# Do you see shark or cat?



## Pomo (Feb 14, 2020)

shark-head paint by Pomo, on Flickr


----------



## crf8 (Feb 14, 2020)

Cat


FB.me/CRFinTN  Facebook 
www.flickr.com/crf8/


----------



## Braineack (Feb 14, 2020)

Always cat


----------



## Derrel (Feb 14, 2020)

Cat.


----------



## Dean_Gretsch (Feb 14, 2020)

Goat


----------



## limr (Feb 14, 2020)

Bart Simpson.


----------



## Jeff15 (Feb 14, 2020)

A horse...........


----------



## Pomo (Feb 15, 2020)

Yeah, I found that somebody see a goat a horse on the top )


----------



## zulu42 (Feb 15, 2020)

Shark


----------



## Space Face (Feb 15, 2020)

Neither.  I simply see a messy wall.


----------



## 480sparky (Feb 15, 2020)

limr said:


> Bart Simpson.



X2.


----------



## K9Kirk (Feb 15, 2020)

I see beer foam.


----------



## Terrier (Feb 15, 2020)

Space Face said:


> Neither.  I simply see a messy wall.



Maybe I'm lacking imagination or artistic appreciation but I'm afraid I have to agree, I see nothing but a mess.
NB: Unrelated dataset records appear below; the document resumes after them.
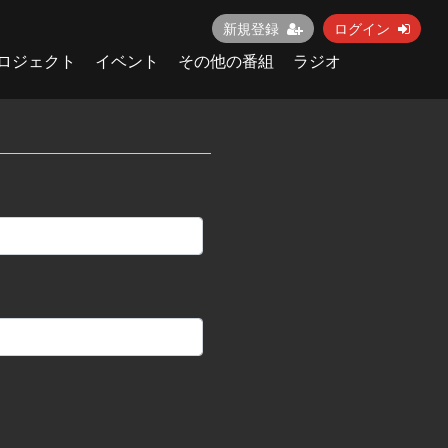
新規登録
ログイン
ロジェクト
イベント
その他の番組
ラジオ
In fact I cannot even figure out exactly what it is supposed to be a picture of.


----------



## BillM (Feb 15, 2020)

Zombie


----------



## AlanKlein (Feb 15, 2020)

both, one at a time.


----------



## johngpt (Feb 25, 2020)

Viewing here at TPF, I couldn't see either but when I followed the link back to Flickr, I saw the cat first, then the shark.


----------



## waday (Feb 25, 2020)

Pomo said:


> shark-head paint by Pomo, on Flickr


Love this picture!

If you focus on the black instead of white, you can see a person looking down and an arm above the head. Maybe swimming to the left?


----------



## dxqcanada (Feb 25, 2020)

It is a dark angry person dropping a rock on their own head.


----------



## snowbear (Feb 25, 2020)

I see a sas blobsquatch.


----------



## Winona (Feb 26, 2020)

I’ve never had a creative mind and I see nothing but black and white smudges.


----------



## Terrier (Feb 26, 2020)

This is an exercise in pareidolia, a situation in which someone sees a pattern or image of something that does not exist. So you can see (or don't see) whatever your mind wants to see or you see something that has been suggested to you.
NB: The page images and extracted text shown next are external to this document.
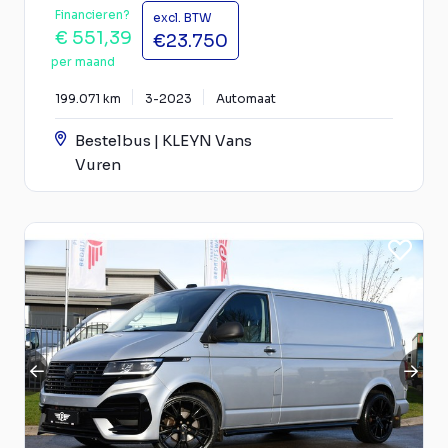
Financieren?
excl. BTW
€ 551,39
€23.750
per maand
199.071 km
3-2023
Automaat
Bestelbus | KLEYN Vans
Vuren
Interesting but I still cant see a cat or a shark.


----------



## Derrel (Feb 26, 2020)

Terrier said:


> This is an exercise in pareidolia, a situation in which someone sees a pattern or image of something that does not exist. So you can see (or don't see) whatever your mind wants to see or you see something that has been suggested to you.
> 
> Interesting but I still cant see a cat or a shark.
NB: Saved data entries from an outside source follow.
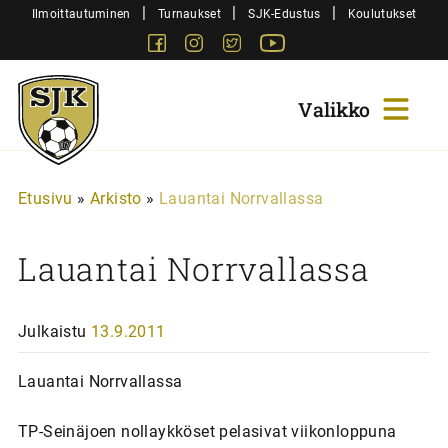
Siirry
|
|
|
Ilmoittautuminen
Turnaukset
SJK-Edustus
Koulutukset
sisältöön
Facebook
Instagram
Twitter
Youtube
Sjk-
Juniorit
Etusivu
»
Arkisto
»
Lauantai Norrvallassa
Lauantai Norrvallassa
Julkaistu
13.9.2011
Lauantai Norrvallassa
TP-Seinäjoen nollaykköset pelasivat viikonloppuna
I am amazed that you can't see the cat


----------



## Derrel (Feb 26, 2020)

waday said:


> Pomo said:
> 
> 
> > shark-head paint by Pomo, on Flickr
> ...


----------



## waday (Feb 26, 2020)

Derrel said:


> waday said:
> 
> 
> > Pomo said:
> ...


Hey, I didn’t say that!  but I do agree with it. Lol


----------



## Pomo (Feb 28, 2020)

Terrier said:


> This is an exercise in pareidolia, a situation in which someone sees a pattern or image of something that does not exist. So you can see (or don't see) whatever your mind wants to see or you see something that has been suggested to you.
> 
> Interesting but I still cant see a cat or a shark.


Just you your imagination


----------



## Soocom1 (Feb 28, 2020)

Darth Maul


----------



## RVT1K (Feb 29, 2020)

A barfing cat...


----------